Under this theory, the significance of a warrant is that it cuts off later inquiry -- either in the criminal case or a civil case -- into the reasonableness of the search. To attack the reasonableness of a search conducted with a warrant, you must first sucessfully show that the warrant was not properly issued (or that the search went beyond that approved in the warrant). See, e.g. Franks v. Delaware and Groh v. Ramirez.
It should be noted that this reading is based on the plain language of the Constitution which places these two restrictions in separate sentences plus the common law at the time of the framing.
Posted by: tmm | Jun 5, 2013 10:01:06 AM
Thank you, tmm.
Posted by: Liberty First (and Fourth) | Jun 5, 2013 10:32:51 AM
Why not just extract genetic material from every child at birth?
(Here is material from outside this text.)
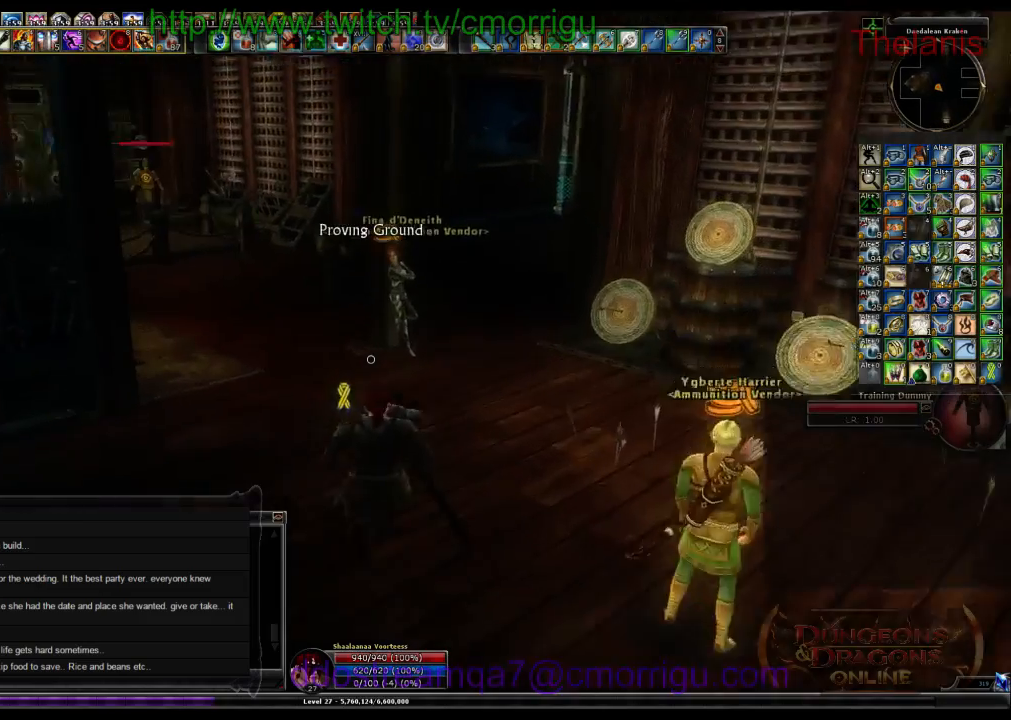
{"keys": ["w"], "events": []}
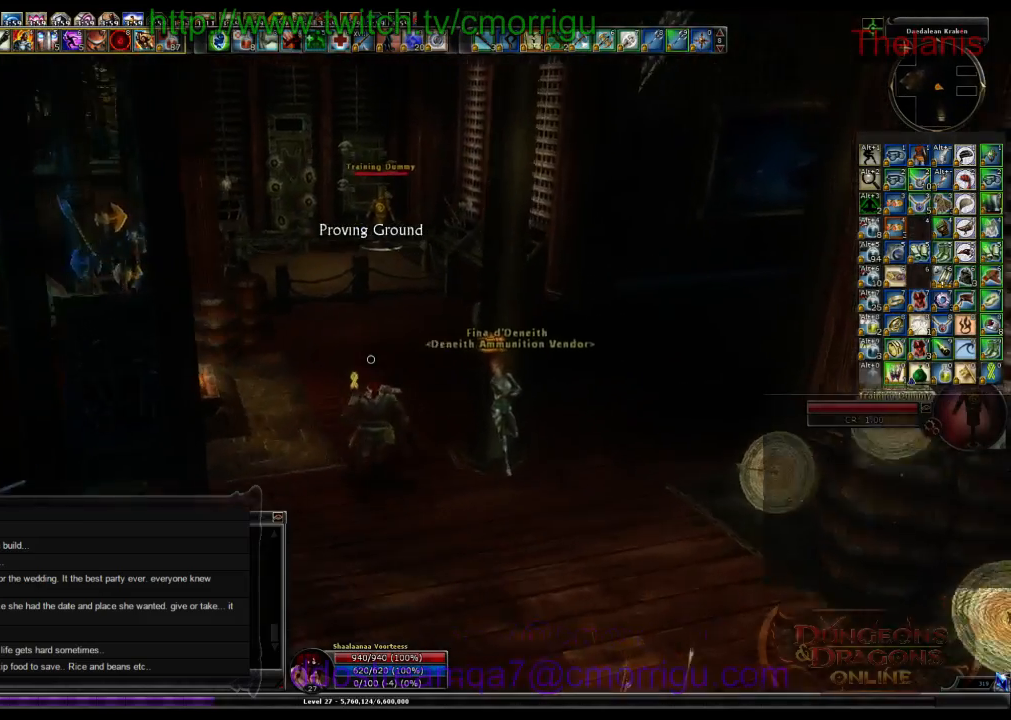
{"keys": ["w"], "events": [[133, "d", "down"], [267, "d", "up"]]}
If taking DNA samples are "21st century fingerprinting," it would seem more fair to do DNA samples on every baby born in the US.
Where does it all end?
Posted by: Oswaldo | Jun 5, 2013 3:43:09 PM
tmm --
If you're not a law professor, you should be.
Are you?
Posted by: Bill Otis | Jun 5, 2013 5:29:47 PM
"separate sentences"
The 4A is one sentence.
"The right of the people to be secure in their persons, houses, papers, and effects, against unreasonable searches and seizures, shall not be violated, and no Warrants shall issue, but upon probable cause, supported by Oath or affirmation, and particularly describing the place to be searched, and the persons or things to be seized. "
There are separate clauses but how to divide the amendment, its history and what the wording means is obviously a major issue of debate, including among experts and scholars. Prof. Amar's stance trusts the legislatures and juries more to uphold the "reasonable" requirement, but when prosecutors like Tom Clark (Mapp v. Ohio) determines the limits to such things, there is reason for concern.
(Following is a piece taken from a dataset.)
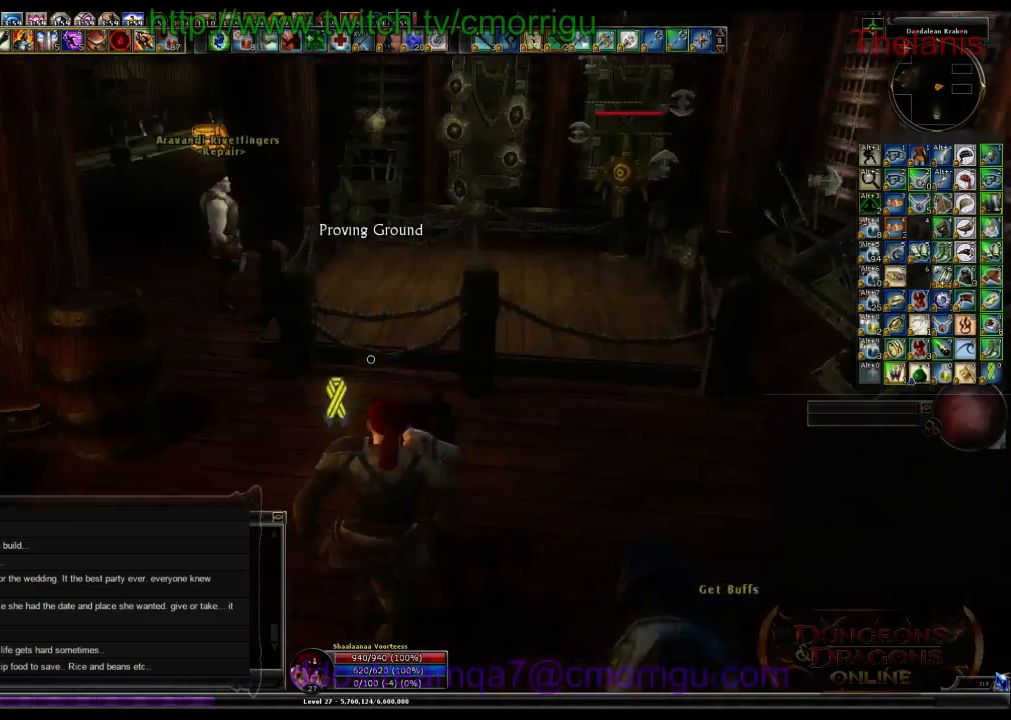
{"keys": [], "events": [[233, "w", "up"]]}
Prof. Amar has been writing about this for some time. For instance, Samuel Dash in "The Intruders" (2004) challenges his reasoning. Amar has gotten into a habit in his appearances to play like Justice Black and reading the Constitution, but in both cases, the meaning of the text and appeals to history are not as clear as they sometimes supposed.
Posted by: Joe | Jun 6, 2013 10:02:01 AM
No Bill. I tried a couple of times, but could never get through the meat market. Too many wanna-be professors in the criminal and constitutional fields, and my handful of articles only managed to get published in a minor journal.
Posted by: tmm | Jun 6, 2013 11:47:42 AM
Grammar 101 -- They are independent clauses.
Key word in summary -- Professor Amar trusts juries to uphold the law. The framers did not trust legislatures. They trusted judges even less than they trusted legislatures. They did trust juries. If you want someone to hold the line on what is reasonable against an unreasonable executive, do what the framers did, trust the juries to hold the line on reasonable, the same way we do in tort cases.